The implication is uncomfortable but important. For most organizations, the probability that a successful attacker will face legal consequences is low enough that it should not factor into how security is designed. Deterrence through prosecution is not a reliable defense. Prevention is.
What This Means for Organizations Operating in High-Income Environments
The implication for any organization operating in a developed economy is not that the situation is hopeless. It is that the threat environment is not random. Being located in or serving customers in the US, Western Europe, Japan, Australia, or any other high-income, highly digitized economy means operating in an environment that attackers specifically target because of its economic characteristics.
That context should shape how security is approached. The question is not only "are we protected against the average attacker?" It is "are we protected in an environment where the concentration of valuable targets around us means the average attacker is considerably more capable and motivated than they would be elsewhere?"

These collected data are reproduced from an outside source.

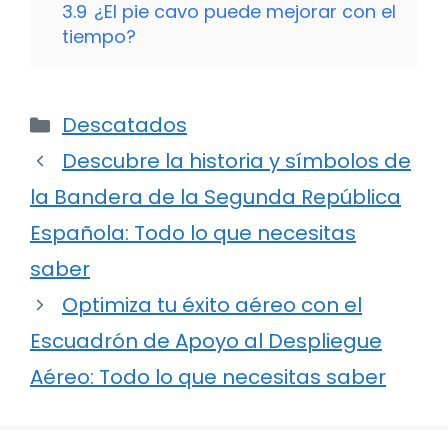
3.9
¿El pie cavo puede mejorar con el
tiempo?
Categorías
Descatados
Descubre la historia y símbolos de
la Bandera de la Segunda República
Española: Todo lo que necesitas
saber
Optimiza tu éxito aéreo con el
Escuadrón de Apoyo al Despliegue
Aéreo: Todo lo que necesitas saber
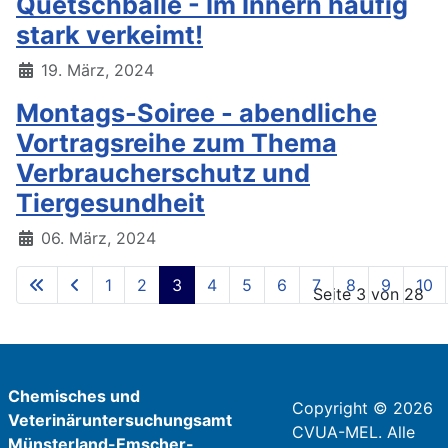
Quetschbälle - Im Innern häufig
stark verkeimt!
19. März, 2024
Montags-Soiree - abendliche
Vortragsreihe zum Thema
Verbraucherschutz und
Tiergesundheit
06. März, 2024
1
2
3
4
5
6
7
8
9
10
Seite 3 von 28
Chemisches und
Copyright © 2026
Veterinäruntersuchungsamt
CVUA-MEL. Alle
Münsterland-Emscher-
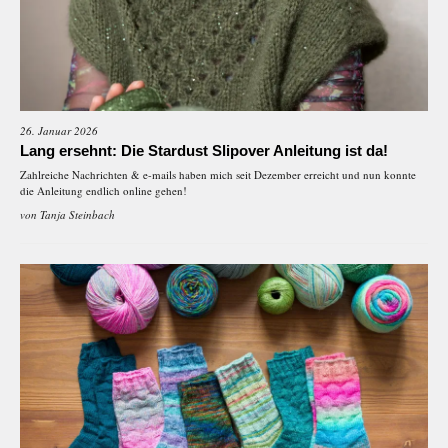
26. Januar 2026
Lang ersehnt: Die Stardust Slipover Anleitung ist da!
Zahlreiche Nachrichten & e-mails haben mich seit Dezember erreicht und nun konnte
die Anleitung endlich online gehen!
von
Tanja Steinbach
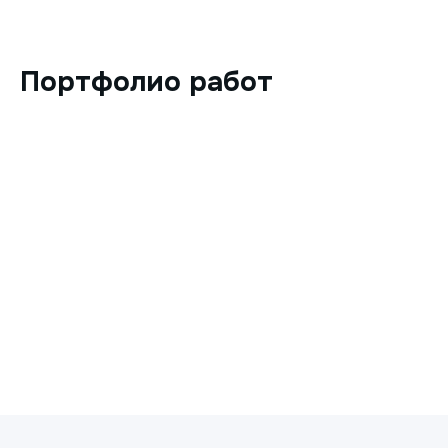
Портфолио работ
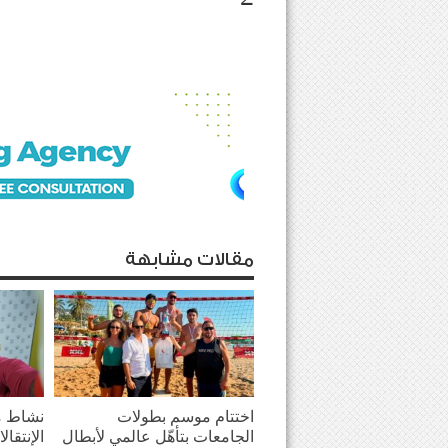
مقالات مشابهة
اختتام موسم بطولات
نشاط م
الجامعات بتأهّل عالمي لأبطال
الإنتقال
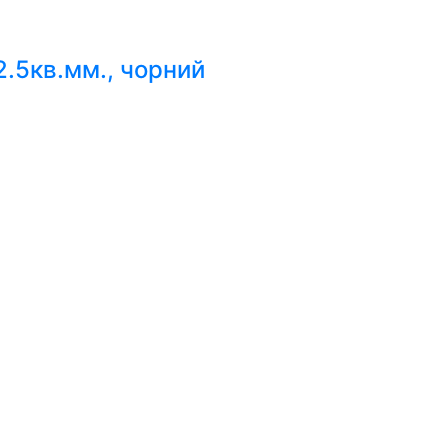
.5кв.мм., чорний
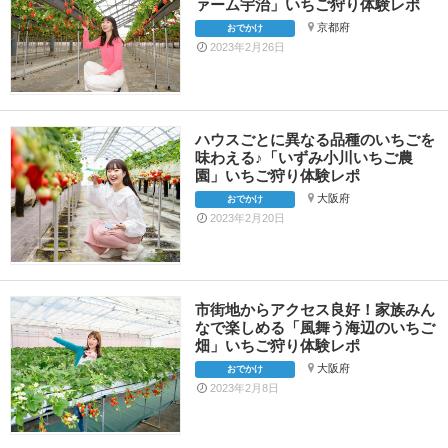
ァーム宇治」いちご狩り体験レポ
京都府
おでかけ
2023年2月26日
ハウスごとに異なる品種のいちごを
味わえる♪「いずみ小川いちご農
園」いちご狩り体験レポ
大阪府
おでかけ
2023年2月20日
市街地からアクセス良好！家族みん
なで楽しめる「風舞う海辺のいちご
畑」いちご狩り体験レポ
大阪府
おでかけ
2023年2月8日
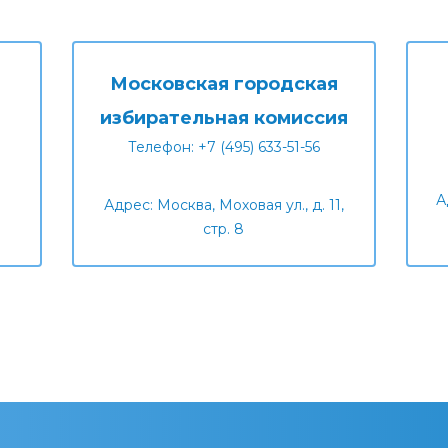
Московская городская
избирательная комиссия
Телефон: +7 (495) 633-51-56
А
Адрес: Москва, Моховая ул., д. 11,
стр. 8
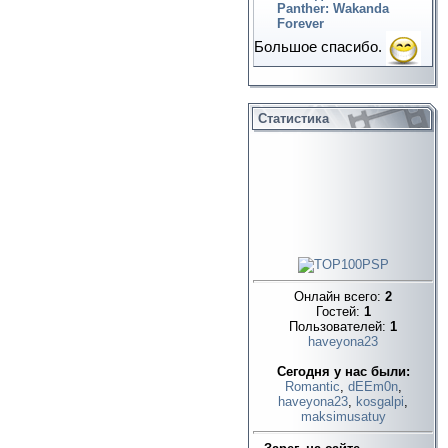
Panther: Wakanda
Forever
Большое спасибо.
Статистика
Онлайн всего:
2
Гостей:
1
Пользователей:
1
haveyona23
Cегодня у нас были:
Romantic
,
dEEm0n
,
haveyona23
,
kosgalpi
,
maksimusatuy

The answer to that question requires more than baseline security hygiene. It requires encrypted file transfer that does not create exploitable cleartext in transit or at rest. Granular access controls that limit what any single compromised account can reach. Active threat detection that does not wait for a known attack signature to trigger an alert. Audit infrastructure that makes it possible to reconstruct exactly what happened when something goes wrong. High availability architecture that keeps operations running when an attack succeeds in disrupting one component.
These are not exotic requirements. They are the baseline for operating responsibly in an environment where economic success has made you, structurally, a more attractive target than organizations in less developed markets. The wealth that makes a country or organization worth attacking is the same wealth that funds the defenses. The question is whether those defenses are actually being built.